### WORK REQUIRED
Exact copies of the records below are needed, free of pictures.

Records excerpted from a collection
□ □ □

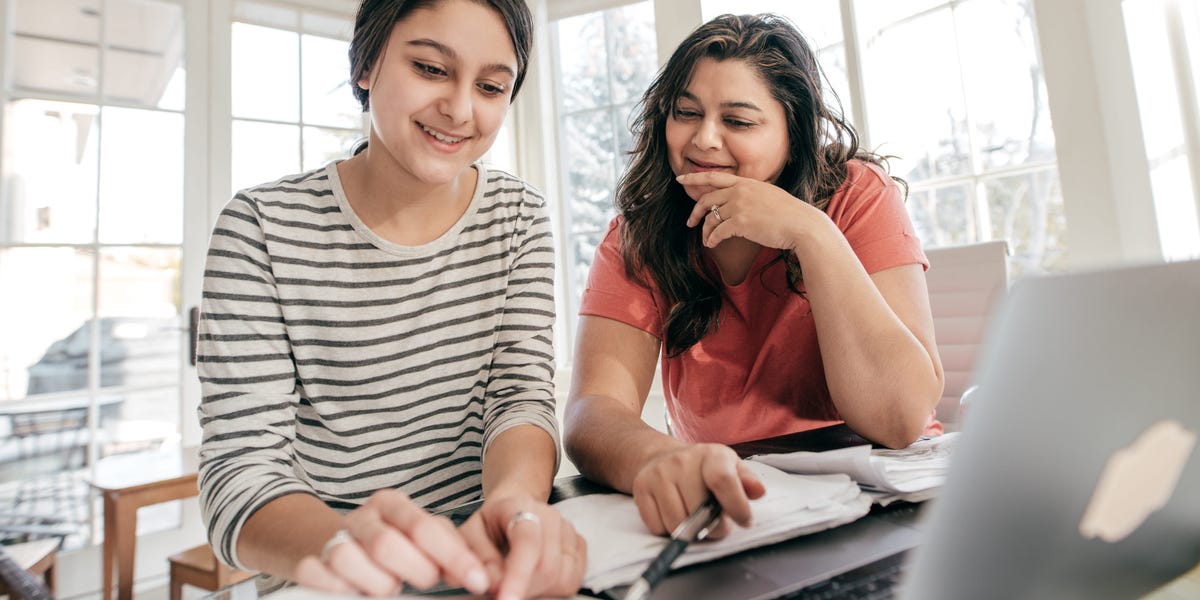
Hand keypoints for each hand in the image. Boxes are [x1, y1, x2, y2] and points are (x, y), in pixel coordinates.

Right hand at [292, 489, 490, 596]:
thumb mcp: (422, 541)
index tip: (477, 581)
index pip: (427, 528)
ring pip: (351, 559)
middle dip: (416, 571)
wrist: (333, 545)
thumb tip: (483, 575)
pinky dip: (340, 588)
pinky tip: (356, 590)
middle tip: (427, 583)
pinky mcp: (311, 560)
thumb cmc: (391, 546)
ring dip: (378, 583)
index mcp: (392, 504)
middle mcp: (362, 516)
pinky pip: (321, 575)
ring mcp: (334, 537)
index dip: (455, 558)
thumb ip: (451, 552)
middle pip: (388, 544)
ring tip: (390, 587)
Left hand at [458, 494, 587, 599]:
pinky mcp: (579, 545)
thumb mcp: (469, 537)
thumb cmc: (490, 525)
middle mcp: (549, 516)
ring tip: (518, 583)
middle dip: (524, 589)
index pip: (527, 542)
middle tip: (503, 592)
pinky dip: (554, 590)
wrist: (513, 509)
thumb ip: (474, 559)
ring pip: (563, 578)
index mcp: (518, 506)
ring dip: (538, 592)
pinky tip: (535, 581)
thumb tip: (488, 583)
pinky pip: (574, 580)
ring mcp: (568, 530)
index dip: (518, 576)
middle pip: (547, 567)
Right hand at [631, 443, 765, 537]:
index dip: (736, 506)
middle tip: (715, 523)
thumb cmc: (703, 469)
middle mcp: (681, 461)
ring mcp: (658, 474)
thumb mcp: (730, 467)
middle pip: (698, 510)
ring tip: (694, 518)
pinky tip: (673, 514)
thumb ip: (746, 481)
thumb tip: (758, 491)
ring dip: (689, 531)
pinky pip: (657, 526)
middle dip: (712, 527)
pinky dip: (668, 529)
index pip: (723, 480)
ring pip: (676, 524)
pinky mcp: (641, 488)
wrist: (661, 457)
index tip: (743, 521)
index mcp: (711, 455)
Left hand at [679, 171, 822, 250]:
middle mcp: (741, 191)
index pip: (715, 177)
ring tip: (706, 239)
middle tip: (689, 222)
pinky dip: (712, 239)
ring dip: (705, 231)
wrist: (802, 224)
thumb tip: (739, 203)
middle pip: (707, 199)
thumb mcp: (769, 195)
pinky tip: (711, 244)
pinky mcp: (741, 222)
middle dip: (695, 212)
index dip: (695, 178)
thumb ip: (751, 195)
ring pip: (711, 218)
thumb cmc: (789, 214)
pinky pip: (717, 231)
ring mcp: (740, 206)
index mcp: (747, 183)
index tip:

□ □ □

### FINISHED TASK
Hand keypoints for each hand in the image. Boxes are [x1, y1, x2, y2] and points are (x, y), in pixel coordinates.

Right hand at [292, 489, 490, 596]:
thumb mcp: (422, 541)
index tip: (477, 581)
index pip: (427, 528)
ring pip: (351, 559)
middle dip: (416, 571)
wrist: (333, 545)
thumb tip: (483, 575)
pinky dip: (340, 588)
pinky tip: (356, 590)
middle tip: (427, 583)
pinky mcp: (311, 560)
thumb cmc: (391, 546)
ring dip: (378, 583)
index mcp: (392, 504)
middle mcp: (362, 516)
pinky pip: (321, 575)
ring mcp: (334, 537)
index dip: (455, 558)
thumb ip: (451, 552)
middle pip: (388, 544)
ring tip: (390, 587)
Left hand at [458, 494, 587, 599]:
pinky mcp: (579, 545)
thumb mcp: (469, 537)
thumb cmc: (490, 525)
middle mcp: (549, 516)
ring tip: (518, 583)
middle dip: (524, 589)
index pip: (527, 542)
middle tip: (503, 592)
pinky dip: (554, 590)
wrist: (513, 509)
thumb ip: (474, 559)
ring pip: (563, 578)
index mcp: (518, 506)
ring dip: (538, 592)
pinky tip: (535, 581)
thumb tip: (488, 583)
pinky pip: (574, 580)
ring mcp: (568, 530)
index dip: (518, 576)
middle pip: (547, 567)
Right hand at [631, 443, 765, 537]:
index dip: (736, 506)
middle tip: (715, 523)
thumb cmc: (703, 469)
middle mcp: (681, 461)
ring mcp: (658, 474)
thumb mcp: (730, 467)
middle pip: (698, 510)
ring tip: (694, 518)
pinky tip: (673, 514)
thumb ip: (746, 481)
thumb tip: (758, 491)
ring dip: (689, 531)
pinky pip: (657, 526)
middle dip: (712, 527)
pinky dip: (668, 529)
index pip: (723, 480)
ring pip: (676, 524)
pinky mcp: (641, 488)
wrist: (661, 457)
index tip: (743, 521)
index mcp: (711, 455)
Left hand at [679, 171, 822, 250]:
middle mcp: (741, 191)
index pip: (715, 177)
ring tip: (706, 239)
middle tip: (689, 222)
pinky dip: (712, 239)
ring dip: (705, 231)
wrist: (802, 224)
thumb tip: (739, 203)
middle pip: (707, 199)
thumb mcp: (769, 195)
pinky tip: (711, 244)
pinky mcp: (741, 222)
middle dip: (695, 212)
index dip: (695, 178)
thumb ip: (751, 195)
ring pip: (711, 218)
thumb cmc: (789, 214)
pinky pip: (717, 231)
ring mcp: (740, 206)
index mcp: (747, 183)
index tip:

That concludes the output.